> _PASSAGE_:
------------------------

Edited by Little kaiya
  • Like 4
Posted

I think I know what you mean about age players and such. By sessions are you referring to bedroom only kink? Knowing terms does helps for reference when speaking to others, especially in the beginning of learning. It is helpful as a starting point for when a person is trying to describe what they like and either party is lost for words/understanding. They are useful, but shouldn't be used to pigeon hole a person's complete character or desires.

 

As for what you describe in a relationships, I think that is up to the couple. There is no specific word that I know of. Some lean more heavily towards their most dominant desires and may call it TPE, DDlg, Master slave or Dominate and sub. Any variation really. As mentioned above getting to know this person is the best way to go about it. It might take you far too long to pick apart the distinction and might even offend him in your assumption. You can ask him if he knows any terms to describe himself and go from there.

Posted

I think I understand what you're getting at, although there isn't a "specific" term for it. I personally just call it a power exchange 24/7, although I don't call my boyfriend daddy all the time but he still controls what I do, I need permission for everything and he always corrects me if I swear or anything of the like. We never came up with an actual term for it and I don't think anyone really needs to. 

 

As for your partner you can't really tell for sure what someone is "into" without expressing exactly what you want, although you don't have exact terms you can tell them by describing something like I did, just matching it to your exact fit. Saying things like being submissive 24/7 and always having rules and guidelines to follow will start to paint the picture for someone.

 

Good luck and I hope I made a little sense :)

Posted

The reason I keep asking if this or that type of Daddy is “rare” is because I wonder if I should settle for less than what I want. I don’t want to be alone for the next five years, and being with someone who is slightly less compatible (to me) is worth it over being alone for a very long time. But if it’s not incredibly difficult to find the kind of person I want, and I won’t spend years and years alone, then I’d like to stick to what I’m really looking for.

------------------------

(Records in a dataset)
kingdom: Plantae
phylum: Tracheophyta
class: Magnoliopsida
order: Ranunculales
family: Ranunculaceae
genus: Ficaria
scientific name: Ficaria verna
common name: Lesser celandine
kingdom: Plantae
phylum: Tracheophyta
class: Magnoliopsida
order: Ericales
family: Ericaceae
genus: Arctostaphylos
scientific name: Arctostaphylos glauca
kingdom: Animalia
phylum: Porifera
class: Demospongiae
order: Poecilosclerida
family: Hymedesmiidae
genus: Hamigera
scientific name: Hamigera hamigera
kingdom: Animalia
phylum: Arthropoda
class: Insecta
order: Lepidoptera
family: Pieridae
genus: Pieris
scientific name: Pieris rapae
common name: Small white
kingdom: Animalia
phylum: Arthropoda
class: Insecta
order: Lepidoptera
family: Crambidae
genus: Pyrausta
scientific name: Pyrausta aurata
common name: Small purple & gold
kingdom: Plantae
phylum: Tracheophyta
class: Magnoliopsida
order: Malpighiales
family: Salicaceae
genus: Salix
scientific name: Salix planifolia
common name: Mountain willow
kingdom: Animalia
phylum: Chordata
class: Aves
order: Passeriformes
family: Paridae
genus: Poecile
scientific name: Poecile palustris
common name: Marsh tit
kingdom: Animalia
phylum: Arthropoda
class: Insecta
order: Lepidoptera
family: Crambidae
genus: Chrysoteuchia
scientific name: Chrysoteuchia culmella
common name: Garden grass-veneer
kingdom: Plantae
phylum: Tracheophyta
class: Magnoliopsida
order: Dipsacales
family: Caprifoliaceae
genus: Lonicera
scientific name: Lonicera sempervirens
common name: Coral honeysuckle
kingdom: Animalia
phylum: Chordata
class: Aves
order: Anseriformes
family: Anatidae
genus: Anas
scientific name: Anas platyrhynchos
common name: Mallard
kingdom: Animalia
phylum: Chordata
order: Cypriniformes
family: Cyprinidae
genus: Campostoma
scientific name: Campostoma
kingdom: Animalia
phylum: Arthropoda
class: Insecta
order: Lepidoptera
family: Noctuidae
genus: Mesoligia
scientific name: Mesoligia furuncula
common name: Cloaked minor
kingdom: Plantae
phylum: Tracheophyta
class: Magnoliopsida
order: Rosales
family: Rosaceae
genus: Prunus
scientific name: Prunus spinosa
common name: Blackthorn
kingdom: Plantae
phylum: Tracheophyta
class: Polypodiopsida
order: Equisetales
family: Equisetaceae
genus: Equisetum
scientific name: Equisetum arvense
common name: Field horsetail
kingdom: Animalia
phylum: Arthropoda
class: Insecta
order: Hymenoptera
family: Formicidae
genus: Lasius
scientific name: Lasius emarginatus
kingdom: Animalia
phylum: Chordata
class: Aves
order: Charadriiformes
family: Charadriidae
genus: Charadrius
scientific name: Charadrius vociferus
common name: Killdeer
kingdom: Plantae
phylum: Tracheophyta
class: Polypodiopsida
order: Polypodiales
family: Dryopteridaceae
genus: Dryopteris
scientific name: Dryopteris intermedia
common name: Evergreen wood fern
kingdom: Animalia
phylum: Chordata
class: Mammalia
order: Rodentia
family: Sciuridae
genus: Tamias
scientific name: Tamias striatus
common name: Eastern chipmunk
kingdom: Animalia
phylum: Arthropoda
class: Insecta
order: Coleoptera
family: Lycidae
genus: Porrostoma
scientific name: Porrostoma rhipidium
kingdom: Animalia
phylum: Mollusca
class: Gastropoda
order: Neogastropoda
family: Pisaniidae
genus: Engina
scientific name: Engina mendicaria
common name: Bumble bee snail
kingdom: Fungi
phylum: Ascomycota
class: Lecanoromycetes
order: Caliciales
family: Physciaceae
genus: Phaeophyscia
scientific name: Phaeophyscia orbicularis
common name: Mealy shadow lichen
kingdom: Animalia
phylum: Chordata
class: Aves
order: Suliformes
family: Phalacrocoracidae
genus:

------------------------

> _STATED EXERCISE_:
Answer these questions about the forum thread:
(a) According to the first post, what should terms not be used to do?
(b) What does the writer of the second post personally call the arrangement?
(c) What does the writer of the last post not want to be for the next five years?

> _WRITTEN SOLUTION_:
(a) They shouldn't be used to pigeon hole a person's complete character or desires.
(b) A power exchange 24/7.
(c) Alone.